**EXTRAIT À LIRE:**
TA Grenoble, 07/07/2023, n°2303979

Vu la procédure suivante :

Par une requête et un mémoire enregistrés les 22 juin et 5 juillet 2023, la société Sibille Tp, représentée par Me Brillat, demande, dans le dernier état de ses conclusions, au juge des référés statuant en application de l'article L. 551-1 du code de justice administrative :

1°) d'annuler la procédure de passation à compter de l'examen des offres initiales formulées par les candidats dans le cadre de la procédure de passation d'un marché ayant pour objet l'aménagement d'une zone aqualudique sur le plan d'eau de Queige ;

2°) d'ordonner à la commune de Queige, de reprendre la procédure de passation au stade de l'analyse des offres, sous un délai de 5 jours à compter de la date de notification de l'ordonnance à intervenir sous astreinte de 1 000 euros par jour de retard ;

3°) de mettre à la charge de la commune de Queige la somme de 3 000 euros en application de l'article L. 761-1 du code de justice administrative.

**TRAVAIL À FAIRE:**
(1) Répondez aux questions suivantes à partir de l'extrait :
(a) Quelle société a déposé la requête, et par qui est-elle représentée ?
(b) Quel est l'objet du marché en cause ?
(c) Quelle somme la société demande-t-elle de mettre à la charge de la commune au titre de l'article L. 761-1 du code de justice administrative ?
(2) Dans les entrées, recopiez à l'identique tout ce qui va de la ligne contenant « 14. November 2021 » jusqu'à la ligne contenant « Détection et réparation rapide des fuites. », ces deux lignes comprises.

**DONNÉES D'ENTRÉE:**
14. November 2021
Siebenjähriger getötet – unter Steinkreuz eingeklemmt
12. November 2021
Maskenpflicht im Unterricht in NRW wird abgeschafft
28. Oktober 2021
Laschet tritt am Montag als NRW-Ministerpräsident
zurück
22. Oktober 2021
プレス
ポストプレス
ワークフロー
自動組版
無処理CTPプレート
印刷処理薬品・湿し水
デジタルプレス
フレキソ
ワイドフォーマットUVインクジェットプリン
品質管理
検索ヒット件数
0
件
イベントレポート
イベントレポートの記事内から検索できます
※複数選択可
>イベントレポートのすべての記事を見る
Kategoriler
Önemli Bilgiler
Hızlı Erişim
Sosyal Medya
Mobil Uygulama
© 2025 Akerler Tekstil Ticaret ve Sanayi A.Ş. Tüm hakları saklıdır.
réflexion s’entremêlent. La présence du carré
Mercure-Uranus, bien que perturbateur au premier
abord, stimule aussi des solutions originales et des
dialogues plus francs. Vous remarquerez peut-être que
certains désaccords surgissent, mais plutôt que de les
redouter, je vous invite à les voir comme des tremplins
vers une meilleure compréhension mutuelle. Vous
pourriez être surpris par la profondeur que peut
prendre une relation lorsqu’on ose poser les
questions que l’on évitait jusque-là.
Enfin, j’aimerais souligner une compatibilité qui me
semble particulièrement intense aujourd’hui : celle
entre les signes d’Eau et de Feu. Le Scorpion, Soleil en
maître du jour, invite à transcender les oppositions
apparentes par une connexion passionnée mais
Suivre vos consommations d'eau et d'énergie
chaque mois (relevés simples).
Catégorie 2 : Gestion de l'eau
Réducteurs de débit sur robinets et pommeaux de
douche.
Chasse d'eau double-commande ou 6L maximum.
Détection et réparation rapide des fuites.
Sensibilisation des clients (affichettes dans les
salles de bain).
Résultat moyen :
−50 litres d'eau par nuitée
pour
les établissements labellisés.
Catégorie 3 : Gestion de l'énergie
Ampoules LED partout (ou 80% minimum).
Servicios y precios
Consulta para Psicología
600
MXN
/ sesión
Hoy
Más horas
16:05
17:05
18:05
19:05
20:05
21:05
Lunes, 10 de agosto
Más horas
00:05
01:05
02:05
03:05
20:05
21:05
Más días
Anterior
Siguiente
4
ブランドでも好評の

...

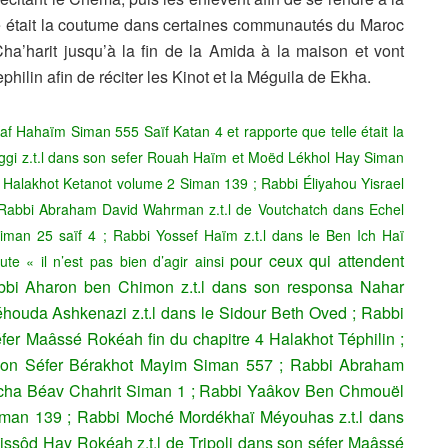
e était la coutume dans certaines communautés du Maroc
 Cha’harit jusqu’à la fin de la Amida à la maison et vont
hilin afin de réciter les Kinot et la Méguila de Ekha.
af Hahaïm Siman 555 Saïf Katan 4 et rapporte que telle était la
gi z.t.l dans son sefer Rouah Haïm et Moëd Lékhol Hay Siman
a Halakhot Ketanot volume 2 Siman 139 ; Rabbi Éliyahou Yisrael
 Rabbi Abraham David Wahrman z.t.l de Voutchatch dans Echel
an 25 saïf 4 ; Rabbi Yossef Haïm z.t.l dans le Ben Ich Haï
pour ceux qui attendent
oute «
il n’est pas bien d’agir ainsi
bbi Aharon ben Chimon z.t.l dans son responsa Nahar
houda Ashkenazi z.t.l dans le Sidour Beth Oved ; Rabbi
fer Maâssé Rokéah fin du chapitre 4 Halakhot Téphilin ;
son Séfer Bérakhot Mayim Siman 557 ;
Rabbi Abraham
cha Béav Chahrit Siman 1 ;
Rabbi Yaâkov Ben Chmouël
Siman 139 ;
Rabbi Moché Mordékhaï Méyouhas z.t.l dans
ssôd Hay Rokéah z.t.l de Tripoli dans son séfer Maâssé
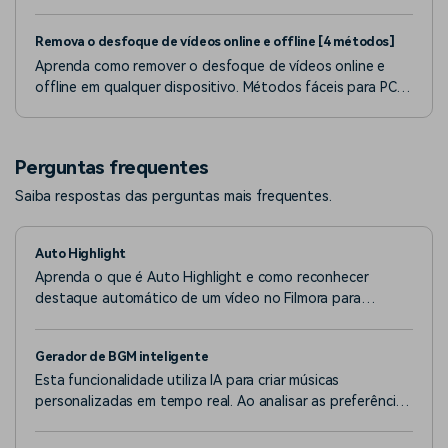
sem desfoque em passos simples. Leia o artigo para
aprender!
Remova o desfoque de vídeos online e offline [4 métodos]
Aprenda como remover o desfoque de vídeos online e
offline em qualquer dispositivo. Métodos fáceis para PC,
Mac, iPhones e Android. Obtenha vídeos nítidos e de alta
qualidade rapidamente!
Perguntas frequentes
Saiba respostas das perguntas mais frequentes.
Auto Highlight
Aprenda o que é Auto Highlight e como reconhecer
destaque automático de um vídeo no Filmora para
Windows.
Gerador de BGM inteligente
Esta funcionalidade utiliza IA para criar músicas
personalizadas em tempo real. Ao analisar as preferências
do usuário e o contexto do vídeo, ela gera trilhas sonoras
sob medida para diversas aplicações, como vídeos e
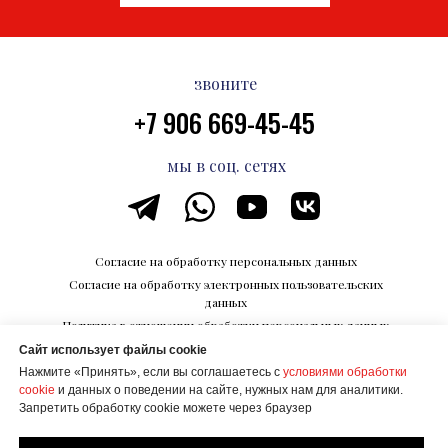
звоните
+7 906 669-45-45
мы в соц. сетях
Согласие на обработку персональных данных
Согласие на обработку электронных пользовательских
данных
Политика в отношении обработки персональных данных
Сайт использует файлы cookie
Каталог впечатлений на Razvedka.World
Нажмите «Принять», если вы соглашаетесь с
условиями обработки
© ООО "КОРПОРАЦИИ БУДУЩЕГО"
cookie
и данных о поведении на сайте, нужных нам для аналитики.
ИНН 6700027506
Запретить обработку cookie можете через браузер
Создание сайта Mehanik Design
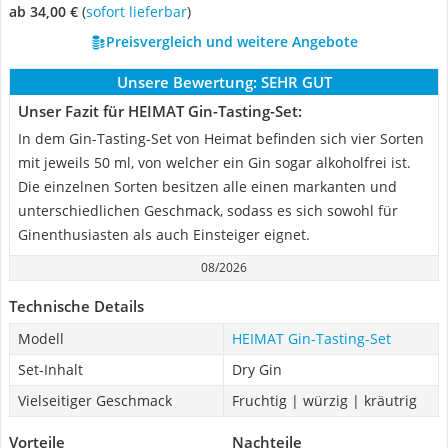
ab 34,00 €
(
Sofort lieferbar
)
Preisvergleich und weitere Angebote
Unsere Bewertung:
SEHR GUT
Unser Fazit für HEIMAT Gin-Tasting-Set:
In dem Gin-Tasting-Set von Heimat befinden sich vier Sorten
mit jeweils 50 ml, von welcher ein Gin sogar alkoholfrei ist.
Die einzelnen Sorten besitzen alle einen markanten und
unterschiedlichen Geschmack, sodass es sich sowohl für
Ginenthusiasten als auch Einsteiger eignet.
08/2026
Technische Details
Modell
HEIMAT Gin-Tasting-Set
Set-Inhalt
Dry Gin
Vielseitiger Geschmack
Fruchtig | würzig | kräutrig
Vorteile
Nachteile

**RÉPONSES PAR POINT:**
(1)
(a) La société Sibille Tp, représentée par Me Brillat.
(b) L'aménagement d'une zone aqualudique sur le plan d'eau de Queige.
(c) 3 000 euros.

(2)
14. November 2021
Siebenjähriger getötet – unter Steinkreuz eingeklemmt
12. November 2021
Maskenpflicht im Unterricht in NRW wird abgeschafft
28. Oktober 2021
Laschet tritt am Montag als NRW-Ministerpräsident
zurück
22. Oktober 2021
プレス
ポストプレス
ワークフロー
自動組版
無処理CTPプレート
印刷処理薬品・湿し水
デジタルプレス
フレキソ
ワイドフォーマットUVインクジェットプリン
品質管理
検索ヒット件数
0
件
イベントレポート
イベントレポートの記事内から検索できます
※複数選択可
>イベントレポートのすべての記事を見る
Kategoriler
Önemli Bilgiler
Hızlı Erişim
Sosyal Medya
Mobil Uygulama
© 2025 Akerler Tekstil Ticaret ve Sanayi A.Ş. Tüm hakları saklıdır.
réflexion s’entremêlent. La présence du carré
Mercure-Uranus, bien que perturbateur au premier
abord, stimule aussi des solutions originales et des
dialogues plus francs. Vous remarquerez peut-être que
certains désaccords surgissent, mais plutôt que de les
redouter, je vous invite à les voir comme des tremplins
vers une meilleure compréhension mutuelle. Vous
pourriez être surpris par la profondeur que peut
prendre une relation lorsqu’on ose poser les
questions que l’on évitait jusque-là.
Enfin, j’aimerais souligner une compatibilité qui me
semble particulièrement intense aujourd’hui : celle
entre les signes d’Eau et de Feu. Le Scorpion, Soleil en
maître du jour, invite à transcender les oppositions
apparentes par une connexion passionnée mais
Suivre vos consommations d'eau et d'énergie
chaque mois (relevés simples).
Catégorie 2 : Gestion de l'eau
Réducteurs de débit sur robinets et pommeaux de
douche.
Chasse d'eau double-commande ou 6L maximum.
Détection et réparation rapide des fuites.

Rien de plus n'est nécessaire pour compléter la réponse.